Evangelio según san Mateo 28, 8-15
En aquel tiempo, las mujeres se marcharon a toda prisa del sepulcro; impresionadas y llenas de alegría, corrieron a anunciarlo a los discípulos. De pronto, Jesús les salió al encuentro y les dijo: «Alegraos.»
Ellas se acercaron, se postraron ante él y le abrazaron los pies. Jesús les dijo: «No tengáis miedo: id a comunicar a mis hermanos que vayan a Galilea; allí me verán.»
Mientras las mujeres iban de camino, algunos de la guardia fueron a la ciudad y comunicaron a los sumos sacerdotes todo lo ocurrido. Ellos, reunidos con los ancianos, llegaron a un acuerdo y dieron a los soldados una fuerte suma, encargándoles: «Decid que sus discípulos fueron de noche y robaron el cuerpo mientras vosotros dormíais. Y si esto llega a oídos del gobernador, nosotros nos lo ganaremos y os sacaremos de apuros.»
Ellos tomaron el dinero y obraron conforme a las instrucciones. Y esta historia se ha ido difundiendo entre los judíos hasta hoy.

Pistas: Se repetirá en toda la Pascua: “No tengáis miedo”, “alegraos”, “id a decir, id a anunciar”, “fueron y contaron”. El encuentro con el Resucitado vence los miedos. Miedo al futuro, a los problemas del presente… ¿Cuáles son tus miedos? Piénsalo por un momento.
Cada vez que te acerques a Jesús, Él te dirá: “No tengas miedo”. Si dejas que el poder de Jesús resucitado, el poder del Espíritu Santo, actúe en tu vida, el miedo será vencido y aparecerán la esperanza y la fortaleza. Porque realmente Jesús ha vencido a la muerte. El mal no ha podido con Él. Y donde hay esperanza y vida, donde el amor de Dios vence, aparece una alegría que nadie podrá robar.
Sin embargo, desde el principio comienzan las luchas, las dificultades, las conspiraciones. Los que habían llevado a Jesús a la cruz no se arrepienten ni recapacitan. Están absolutamente ciegos, no son capaces de plantearse quién es Jesús. Sólo quieren acabar con Él. No les importa la verdad. Corrupción, sobornos, intereses… Llama la atención cómo todos son capaces de trabajar en la misma línea sin importarles la realidad o la verdad. Es una huida hacia delante… Cuántas veces el pecado nos encierra en esa situación. Ya no ves salida, ni quieres verla. Hacia adelante, a pesar de saber que vas por un camino equivocado. O tal vez, están tan ciegos que creen que hacen lo correcto.
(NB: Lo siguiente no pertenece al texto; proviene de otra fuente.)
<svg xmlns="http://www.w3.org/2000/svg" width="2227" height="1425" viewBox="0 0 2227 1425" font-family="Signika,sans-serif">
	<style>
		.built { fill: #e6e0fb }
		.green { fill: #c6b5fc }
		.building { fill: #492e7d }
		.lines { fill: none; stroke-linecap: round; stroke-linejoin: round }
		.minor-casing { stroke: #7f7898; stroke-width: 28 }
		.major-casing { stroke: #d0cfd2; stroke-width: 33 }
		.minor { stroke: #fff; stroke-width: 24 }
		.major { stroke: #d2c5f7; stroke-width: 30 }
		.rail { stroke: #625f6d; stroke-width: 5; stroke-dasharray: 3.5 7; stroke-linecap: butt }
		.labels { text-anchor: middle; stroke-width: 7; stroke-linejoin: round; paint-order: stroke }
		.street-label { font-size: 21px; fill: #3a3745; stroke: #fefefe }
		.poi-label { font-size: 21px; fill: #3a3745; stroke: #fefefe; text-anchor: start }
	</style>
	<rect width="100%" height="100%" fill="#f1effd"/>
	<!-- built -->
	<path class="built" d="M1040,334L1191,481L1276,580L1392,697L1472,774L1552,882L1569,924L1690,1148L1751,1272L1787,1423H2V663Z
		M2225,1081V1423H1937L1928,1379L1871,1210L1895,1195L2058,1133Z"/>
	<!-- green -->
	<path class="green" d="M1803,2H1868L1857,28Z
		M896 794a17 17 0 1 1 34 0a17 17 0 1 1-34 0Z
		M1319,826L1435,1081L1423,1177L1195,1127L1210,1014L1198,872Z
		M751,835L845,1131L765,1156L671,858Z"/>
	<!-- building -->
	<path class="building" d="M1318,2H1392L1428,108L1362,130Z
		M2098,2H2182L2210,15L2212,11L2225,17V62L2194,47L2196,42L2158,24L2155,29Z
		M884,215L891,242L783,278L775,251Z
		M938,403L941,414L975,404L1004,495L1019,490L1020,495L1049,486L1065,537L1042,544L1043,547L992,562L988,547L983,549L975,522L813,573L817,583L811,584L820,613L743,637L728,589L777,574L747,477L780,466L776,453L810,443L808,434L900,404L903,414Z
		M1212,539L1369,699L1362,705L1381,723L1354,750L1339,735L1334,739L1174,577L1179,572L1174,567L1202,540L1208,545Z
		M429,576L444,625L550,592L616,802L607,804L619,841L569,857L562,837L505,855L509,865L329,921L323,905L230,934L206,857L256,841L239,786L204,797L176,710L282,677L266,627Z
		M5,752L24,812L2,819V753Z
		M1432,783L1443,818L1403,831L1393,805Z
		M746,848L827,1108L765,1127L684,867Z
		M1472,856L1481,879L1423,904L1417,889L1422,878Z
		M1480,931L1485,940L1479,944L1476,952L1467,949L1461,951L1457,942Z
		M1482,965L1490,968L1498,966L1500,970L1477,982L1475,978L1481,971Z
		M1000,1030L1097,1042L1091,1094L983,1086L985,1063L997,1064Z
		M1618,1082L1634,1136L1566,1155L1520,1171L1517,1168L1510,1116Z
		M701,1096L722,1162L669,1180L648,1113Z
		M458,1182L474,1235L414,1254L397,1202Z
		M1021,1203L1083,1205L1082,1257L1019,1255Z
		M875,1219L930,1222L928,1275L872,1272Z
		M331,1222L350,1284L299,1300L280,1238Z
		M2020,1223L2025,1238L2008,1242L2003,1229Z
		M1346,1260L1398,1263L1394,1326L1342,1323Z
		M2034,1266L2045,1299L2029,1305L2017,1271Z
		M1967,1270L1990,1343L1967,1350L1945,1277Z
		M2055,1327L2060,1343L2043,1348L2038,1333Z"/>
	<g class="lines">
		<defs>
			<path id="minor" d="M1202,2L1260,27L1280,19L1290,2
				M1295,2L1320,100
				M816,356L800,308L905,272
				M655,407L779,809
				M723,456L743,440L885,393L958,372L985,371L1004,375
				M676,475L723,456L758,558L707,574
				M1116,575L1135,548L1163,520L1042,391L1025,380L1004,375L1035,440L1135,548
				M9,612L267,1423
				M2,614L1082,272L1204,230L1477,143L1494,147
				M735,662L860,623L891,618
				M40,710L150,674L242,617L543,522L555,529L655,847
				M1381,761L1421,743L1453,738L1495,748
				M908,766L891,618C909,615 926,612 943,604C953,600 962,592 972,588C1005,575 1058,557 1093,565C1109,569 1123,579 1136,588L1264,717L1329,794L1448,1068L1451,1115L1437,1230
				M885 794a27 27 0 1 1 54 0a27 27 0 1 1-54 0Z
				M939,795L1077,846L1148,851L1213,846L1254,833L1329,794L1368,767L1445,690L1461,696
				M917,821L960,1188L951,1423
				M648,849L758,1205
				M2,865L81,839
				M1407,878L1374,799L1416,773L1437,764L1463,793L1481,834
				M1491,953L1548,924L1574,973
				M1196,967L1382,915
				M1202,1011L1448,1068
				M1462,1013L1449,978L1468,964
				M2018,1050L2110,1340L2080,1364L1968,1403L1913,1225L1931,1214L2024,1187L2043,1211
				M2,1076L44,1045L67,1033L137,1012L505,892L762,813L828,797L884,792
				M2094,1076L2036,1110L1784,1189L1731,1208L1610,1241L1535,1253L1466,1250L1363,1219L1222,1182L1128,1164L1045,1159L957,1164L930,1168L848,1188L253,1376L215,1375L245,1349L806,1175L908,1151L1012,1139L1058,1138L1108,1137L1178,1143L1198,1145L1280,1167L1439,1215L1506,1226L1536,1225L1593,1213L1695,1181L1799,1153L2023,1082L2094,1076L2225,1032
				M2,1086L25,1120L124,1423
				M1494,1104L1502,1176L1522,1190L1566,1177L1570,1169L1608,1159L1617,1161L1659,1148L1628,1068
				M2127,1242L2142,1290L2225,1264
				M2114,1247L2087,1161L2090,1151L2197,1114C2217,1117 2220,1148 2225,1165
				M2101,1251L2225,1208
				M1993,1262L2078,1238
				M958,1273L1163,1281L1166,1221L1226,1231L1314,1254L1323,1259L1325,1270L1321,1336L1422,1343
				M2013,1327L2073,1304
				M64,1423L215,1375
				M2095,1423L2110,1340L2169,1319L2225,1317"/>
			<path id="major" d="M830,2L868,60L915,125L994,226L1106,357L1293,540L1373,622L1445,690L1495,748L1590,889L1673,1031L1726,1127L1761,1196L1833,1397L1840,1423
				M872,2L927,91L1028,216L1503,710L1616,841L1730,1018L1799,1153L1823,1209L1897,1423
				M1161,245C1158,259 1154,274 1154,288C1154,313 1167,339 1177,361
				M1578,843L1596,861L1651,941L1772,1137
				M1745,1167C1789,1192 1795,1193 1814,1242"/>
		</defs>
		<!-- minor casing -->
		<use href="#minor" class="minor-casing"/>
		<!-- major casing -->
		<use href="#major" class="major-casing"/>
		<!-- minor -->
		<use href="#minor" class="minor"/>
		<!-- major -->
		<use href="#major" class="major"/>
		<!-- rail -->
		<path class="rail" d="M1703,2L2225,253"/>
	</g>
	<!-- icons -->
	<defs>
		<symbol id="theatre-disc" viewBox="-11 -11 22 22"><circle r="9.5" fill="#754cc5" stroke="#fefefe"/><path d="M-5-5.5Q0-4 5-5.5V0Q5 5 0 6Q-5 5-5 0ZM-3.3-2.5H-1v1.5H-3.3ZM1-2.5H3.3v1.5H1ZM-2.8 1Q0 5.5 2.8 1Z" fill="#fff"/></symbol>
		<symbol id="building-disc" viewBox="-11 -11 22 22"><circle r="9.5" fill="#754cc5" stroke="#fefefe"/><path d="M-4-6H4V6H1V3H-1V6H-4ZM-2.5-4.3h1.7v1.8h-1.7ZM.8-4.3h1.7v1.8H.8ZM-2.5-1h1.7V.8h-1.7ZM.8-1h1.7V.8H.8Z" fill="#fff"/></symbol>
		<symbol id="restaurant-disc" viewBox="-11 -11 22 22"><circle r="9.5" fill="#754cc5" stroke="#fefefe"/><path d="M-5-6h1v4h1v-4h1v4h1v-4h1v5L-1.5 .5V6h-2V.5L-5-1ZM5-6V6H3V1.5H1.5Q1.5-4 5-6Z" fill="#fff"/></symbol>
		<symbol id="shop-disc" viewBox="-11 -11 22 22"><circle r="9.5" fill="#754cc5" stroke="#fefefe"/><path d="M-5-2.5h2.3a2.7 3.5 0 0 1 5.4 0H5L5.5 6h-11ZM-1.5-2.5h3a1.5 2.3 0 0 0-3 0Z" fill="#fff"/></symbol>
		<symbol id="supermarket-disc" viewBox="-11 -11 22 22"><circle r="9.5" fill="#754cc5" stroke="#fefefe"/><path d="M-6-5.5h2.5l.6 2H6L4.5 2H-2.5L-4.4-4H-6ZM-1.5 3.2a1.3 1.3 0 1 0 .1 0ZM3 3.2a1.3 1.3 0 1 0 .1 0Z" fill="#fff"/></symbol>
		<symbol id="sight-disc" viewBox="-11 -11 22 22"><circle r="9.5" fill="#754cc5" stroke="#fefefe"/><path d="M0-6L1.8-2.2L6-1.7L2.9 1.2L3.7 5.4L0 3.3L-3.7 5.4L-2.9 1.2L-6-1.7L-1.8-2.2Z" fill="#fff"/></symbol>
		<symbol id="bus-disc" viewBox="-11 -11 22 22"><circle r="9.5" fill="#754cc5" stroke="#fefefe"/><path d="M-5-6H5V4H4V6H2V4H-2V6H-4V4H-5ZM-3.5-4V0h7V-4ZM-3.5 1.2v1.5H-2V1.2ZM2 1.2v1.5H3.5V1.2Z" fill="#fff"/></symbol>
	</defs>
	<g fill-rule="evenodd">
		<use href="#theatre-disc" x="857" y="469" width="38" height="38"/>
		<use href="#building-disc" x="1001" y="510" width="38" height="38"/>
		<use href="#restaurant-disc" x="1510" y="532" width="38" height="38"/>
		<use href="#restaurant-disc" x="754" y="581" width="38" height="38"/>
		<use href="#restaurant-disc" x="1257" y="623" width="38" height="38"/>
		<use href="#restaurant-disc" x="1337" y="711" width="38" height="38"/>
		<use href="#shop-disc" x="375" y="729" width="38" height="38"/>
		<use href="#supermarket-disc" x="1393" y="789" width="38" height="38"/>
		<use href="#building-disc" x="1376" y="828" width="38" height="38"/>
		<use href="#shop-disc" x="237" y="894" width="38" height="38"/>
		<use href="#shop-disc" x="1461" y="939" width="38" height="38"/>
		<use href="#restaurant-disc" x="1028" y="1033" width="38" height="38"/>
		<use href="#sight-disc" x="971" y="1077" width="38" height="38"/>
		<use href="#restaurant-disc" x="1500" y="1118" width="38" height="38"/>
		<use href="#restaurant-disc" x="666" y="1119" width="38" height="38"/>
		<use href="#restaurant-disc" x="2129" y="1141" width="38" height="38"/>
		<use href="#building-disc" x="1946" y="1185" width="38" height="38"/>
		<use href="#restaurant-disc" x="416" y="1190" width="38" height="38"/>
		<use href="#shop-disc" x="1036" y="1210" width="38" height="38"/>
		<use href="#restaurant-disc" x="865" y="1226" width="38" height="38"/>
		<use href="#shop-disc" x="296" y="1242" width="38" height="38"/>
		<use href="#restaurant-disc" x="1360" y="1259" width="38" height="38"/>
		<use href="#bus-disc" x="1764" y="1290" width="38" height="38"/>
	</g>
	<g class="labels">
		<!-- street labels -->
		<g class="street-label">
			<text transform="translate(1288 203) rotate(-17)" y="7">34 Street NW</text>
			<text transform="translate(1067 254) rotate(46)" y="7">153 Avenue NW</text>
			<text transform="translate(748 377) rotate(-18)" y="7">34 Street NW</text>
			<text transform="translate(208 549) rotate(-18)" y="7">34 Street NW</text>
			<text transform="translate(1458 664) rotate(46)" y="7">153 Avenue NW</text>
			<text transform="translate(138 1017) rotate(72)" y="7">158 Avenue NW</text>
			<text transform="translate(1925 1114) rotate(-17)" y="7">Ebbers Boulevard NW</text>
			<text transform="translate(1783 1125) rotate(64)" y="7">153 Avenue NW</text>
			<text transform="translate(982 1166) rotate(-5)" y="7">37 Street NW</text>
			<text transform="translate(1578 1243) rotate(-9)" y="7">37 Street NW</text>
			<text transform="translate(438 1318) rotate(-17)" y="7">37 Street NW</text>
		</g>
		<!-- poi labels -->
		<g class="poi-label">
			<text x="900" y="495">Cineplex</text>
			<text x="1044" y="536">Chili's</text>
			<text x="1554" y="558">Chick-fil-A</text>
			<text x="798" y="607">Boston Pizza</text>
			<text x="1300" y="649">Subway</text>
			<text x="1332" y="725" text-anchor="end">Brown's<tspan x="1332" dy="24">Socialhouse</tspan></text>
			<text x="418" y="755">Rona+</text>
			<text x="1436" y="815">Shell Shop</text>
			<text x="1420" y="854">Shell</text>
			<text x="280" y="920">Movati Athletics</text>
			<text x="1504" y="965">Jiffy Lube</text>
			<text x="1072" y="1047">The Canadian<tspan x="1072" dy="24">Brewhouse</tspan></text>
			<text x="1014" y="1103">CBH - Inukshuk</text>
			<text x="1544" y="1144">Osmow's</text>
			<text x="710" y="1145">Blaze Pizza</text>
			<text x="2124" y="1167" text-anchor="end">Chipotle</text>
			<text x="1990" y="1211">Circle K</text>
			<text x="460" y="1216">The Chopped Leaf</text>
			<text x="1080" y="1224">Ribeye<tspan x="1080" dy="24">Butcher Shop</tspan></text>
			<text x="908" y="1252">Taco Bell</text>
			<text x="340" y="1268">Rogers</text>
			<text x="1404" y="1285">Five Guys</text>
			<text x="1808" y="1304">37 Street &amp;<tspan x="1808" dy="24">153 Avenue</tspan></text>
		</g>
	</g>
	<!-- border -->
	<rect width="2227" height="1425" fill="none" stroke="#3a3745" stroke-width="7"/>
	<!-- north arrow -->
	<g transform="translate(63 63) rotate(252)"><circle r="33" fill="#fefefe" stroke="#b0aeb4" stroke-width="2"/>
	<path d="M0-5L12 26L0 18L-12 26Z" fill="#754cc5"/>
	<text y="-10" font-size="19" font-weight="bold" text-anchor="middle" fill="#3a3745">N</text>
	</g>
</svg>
Fíjate qué mundos tan distintos: el de Jesús y sus discípulos, y el de los sumos sacerdotes y los ancianos del pueblo. Los primeros parecían muy perdidos, estaban absolutamente destrozados. Si lo piensas bien, estaban solos. Los judíos los odiaban por seguir a Jesús y querrán acabar con ellos; los romanos los tienen por los seguidores de un rebelde que se hacía llamar a sí mismo “rey”. Los judíos parece que controlan la situación, seguros de sí mismos, utilizando los recursos que tienen a su alcance para salirse con la suya. Pero los discípulos encontrarán alegría, esperanza, valor, verdad, vida, luz… y los otros sólo pecado, maldad, miedo. Una vez más queda claro que el pecado sólo crea más maldad, el pecado sólo engaña y miente.
Encontrarse con el Resucitado y encontrar la verdad o vivir en la mentira y los intereses. Ésta es la decisión que te plantea el Evangelio hoy.

Relee el Evangelio, escucha lo que Dios te dice, respóndele con tu oración y llévalo a tu vida.